* TEXT FOR ANALYSIS
Allow me to explain... The (modern, fake...) idea is that 'understanding' of something is a matter of being able to describe it in terms of process; and that correct understanding has happened when process leads to predictable outcomes.

So - the modern activity of professional bureaucratic research that calls-itself 'science' claims that valid results are what come-out-of this process of research, and what comes out of this process is intrinsically valid. Science is regarded as The Process.

But, it would be truer to say (although still an abstraction) that science is what comes-out-of scien-tists; that is, out-of individual human creative-beings whose motivation is scientific. Science is what-(real) scientists-do.

Other examples would be my current obsessions of Primary Thinking and Polarity. I have been having difficulties explaining these, including to myself (especially polarity...). And these difficulties are related to my trying to do this explaining in terms of process - which is an abstraction.  I should instead have been trying to understand them in terms of their provenance.

Yet my explicit metaphysical foundation is that ultimate reality is personal, not abstract - my bottom line is that reality is made up of beings (variously alive and conscious beings). Abstractions are therefore merely models - therefore (being models) always simplified and always incomplete and always not-true... no matter how expedient or useful in limited circumstances.

So, trying to explain Primary Thinking in terms of process is always and necessarily wrong - in reality primary thinking is the thinking of that-which-is-primary: i.e. the thinking of our real self, which is a divine self (a son or daughter of God): a self that is in part existent from eternity.

The thinking of this real self is primary thinking - and the validity of the 'products' of divine thinking comes from that provenance: that is from thinking's origin in the real self. Thought that originates-from the real self is valid, and that provenance is what makes thought valid...

And polarity... I have (following Coleridge and Barfield) tried to explain it abstractly, that is as a model... but polarity so-considered is a process; a process consisting of opposed by inextricable centrifugal (feminine) and centripetal (masculine) elements... and so on. And all processes are abstractions, hence wrong.

So, in the end, polarity has not really been understood. And nobody can make a machine or any other model that 'does polarity'... Only beings do it.

Polarity is an abstract model of creativity, and creativity is done by beings.

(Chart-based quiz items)

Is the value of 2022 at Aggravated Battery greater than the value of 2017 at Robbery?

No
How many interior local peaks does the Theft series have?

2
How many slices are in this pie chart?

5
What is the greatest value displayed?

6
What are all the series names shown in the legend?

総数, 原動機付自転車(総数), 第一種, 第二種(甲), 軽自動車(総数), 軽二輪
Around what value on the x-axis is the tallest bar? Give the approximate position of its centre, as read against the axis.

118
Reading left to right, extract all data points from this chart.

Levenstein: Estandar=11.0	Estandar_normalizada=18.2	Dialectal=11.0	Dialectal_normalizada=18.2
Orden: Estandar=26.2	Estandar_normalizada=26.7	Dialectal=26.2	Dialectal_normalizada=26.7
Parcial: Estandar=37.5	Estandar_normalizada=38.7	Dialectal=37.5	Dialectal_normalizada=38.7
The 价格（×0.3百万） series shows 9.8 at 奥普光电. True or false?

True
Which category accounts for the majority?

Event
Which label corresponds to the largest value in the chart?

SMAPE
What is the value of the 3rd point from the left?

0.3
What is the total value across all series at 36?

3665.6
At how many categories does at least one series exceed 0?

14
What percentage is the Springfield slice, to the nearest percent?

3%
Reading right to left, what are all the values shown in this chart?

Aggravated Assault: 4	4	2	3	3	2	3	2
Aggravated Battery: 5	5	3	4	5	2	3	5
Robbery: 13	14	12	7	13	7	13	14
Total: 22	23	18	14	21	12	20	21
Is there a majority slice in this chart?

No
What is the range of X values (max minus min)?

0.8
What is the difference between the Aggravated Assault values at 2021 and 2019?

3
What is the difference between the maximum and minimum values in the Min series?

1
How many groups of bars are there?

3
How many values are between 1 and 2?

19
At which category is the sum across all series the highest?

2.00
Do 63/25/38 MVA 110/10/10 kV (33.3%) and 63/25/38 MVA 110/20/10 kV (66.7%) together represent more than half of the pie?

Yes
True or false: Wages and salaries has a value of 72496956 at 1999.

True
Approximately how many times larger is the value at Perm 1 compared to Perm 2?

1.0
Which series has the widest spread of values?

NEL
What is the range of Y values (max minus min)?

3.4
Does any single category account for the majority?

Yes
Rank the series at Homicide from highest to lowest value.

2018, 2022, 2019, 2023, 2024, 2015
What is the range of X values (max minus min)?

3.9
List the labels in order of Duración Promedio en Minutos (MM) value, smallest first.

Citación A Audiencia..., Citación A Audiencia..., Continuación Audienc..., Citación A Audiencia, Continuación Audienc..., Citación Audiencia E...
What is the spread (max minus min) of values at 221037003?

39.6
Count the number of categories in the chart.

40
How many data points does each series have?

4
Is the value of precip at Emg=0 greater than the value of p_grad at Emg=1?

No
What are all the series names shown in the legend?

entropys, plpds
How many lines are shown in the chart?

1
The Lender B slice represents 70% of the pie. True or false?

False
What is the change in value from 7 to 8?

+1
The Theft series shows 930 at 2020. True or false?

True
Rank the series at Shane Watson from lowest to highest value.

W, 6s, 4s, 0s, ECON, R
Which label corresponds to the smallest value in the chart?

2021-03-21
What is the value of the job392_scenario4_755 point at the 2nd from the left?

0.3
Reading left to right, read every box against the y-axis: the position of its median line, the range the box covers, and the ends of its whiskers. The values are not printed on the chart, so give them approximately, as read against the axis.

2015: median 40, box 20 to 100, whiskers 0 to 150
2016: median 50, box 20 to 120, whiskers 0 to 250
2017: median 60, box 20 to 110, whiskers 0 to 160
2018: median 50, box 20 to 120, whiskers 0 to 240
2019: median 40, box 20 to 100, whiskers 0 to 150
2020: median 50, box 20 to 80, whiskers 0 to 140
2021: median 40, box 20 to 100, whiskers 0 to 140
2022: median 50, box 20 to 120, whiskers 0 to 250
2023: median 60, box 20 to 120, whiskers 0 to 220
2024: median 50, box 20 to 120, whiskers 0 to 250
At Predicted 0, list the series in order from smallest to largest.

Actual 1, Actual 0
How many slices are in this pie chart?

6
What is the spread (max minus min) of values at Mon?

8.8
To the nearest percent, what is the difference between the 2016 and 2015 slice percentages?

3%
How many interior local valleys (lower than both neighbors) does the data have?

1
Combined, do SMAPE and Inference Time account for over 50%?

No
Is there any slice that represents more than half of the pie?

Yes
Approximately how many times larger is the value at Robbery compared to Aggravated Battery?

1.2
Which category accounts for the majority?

* TO DO
[A] In the essay on process and provenance, whom does the author say he followed when he tried to explain polarity abstractly?
[B] Copy out the essay on process and provenance from "And polarity... I" up to and including "done by beings.".
[C] Extend the essay on process and provenance, picking up after its final sentence.

* EXPECTED RESPONSES
[A] Coleridge and Barfield.

[B]
And polarity... I have (following Coleridge and Barfield) tried to explain it abstractly, that is as a model... but polarity so-considered is a process; a process consisting of opposed by inextricable centrifugal (feminine) and centripetal (masculine) elements... and so on. And all processes are abstractions, hence wrong.

So, in the end, polarity has not really been understood. And nobody can make a machine or any other model that 'does polarity'... Only beings do it.

Polarity is an abstract model of creativity, and creativity is done by beings.

[C]
The ultimate creativity is to create creators - that is, to pro-create, to have offspring. Thus the ultimate reality, of which polarity is merely an abstraction, is the fertile dyad of man and woman; of two complementary beings.

Other types of creativity (literary, scientific artistic etc) are inextricable from the inclusion of beings - a poem without a person to read/ a symphony without someone to hear it... is not a creative product but merely ink marks on paper.

All creativity entails beings. (And beings entail life and consciousness - of some type and degree.)

That is, creativity is also (like polarity, like primary thinking) a matter of provenance, of source and origin...

So, to return to Primary Thinking - we cannot explain it as a process, indeed that is its nature to be inexplicable as a process - else it would not be primary (and instead 'the process' would be primary).

We know primary thinking by knowing that we do it - more exactly, that we have been-doing it: that our real self has-been-thinking. We cannot look-within the process of primary thinking - because primary thinking is what eventuates-from our real self. We know primary thinking by recognising that it has-eventuated - we recognise primary thinking as a product-of our real self, thinking...

Therefore, the deepest understanding is not of (inevitably incomplete and biased) abstract models of processes; but knowledge of the nature of the beings that constitute reality.


Aside: All this is why and how Christians can correctly regard love as primary in God's creation - which would not make sense if ultimate understanding of creation was of the nature of physics or mathematics. Love is primary because beings are primary - thus ultimate reality is alive, conscious, purposive.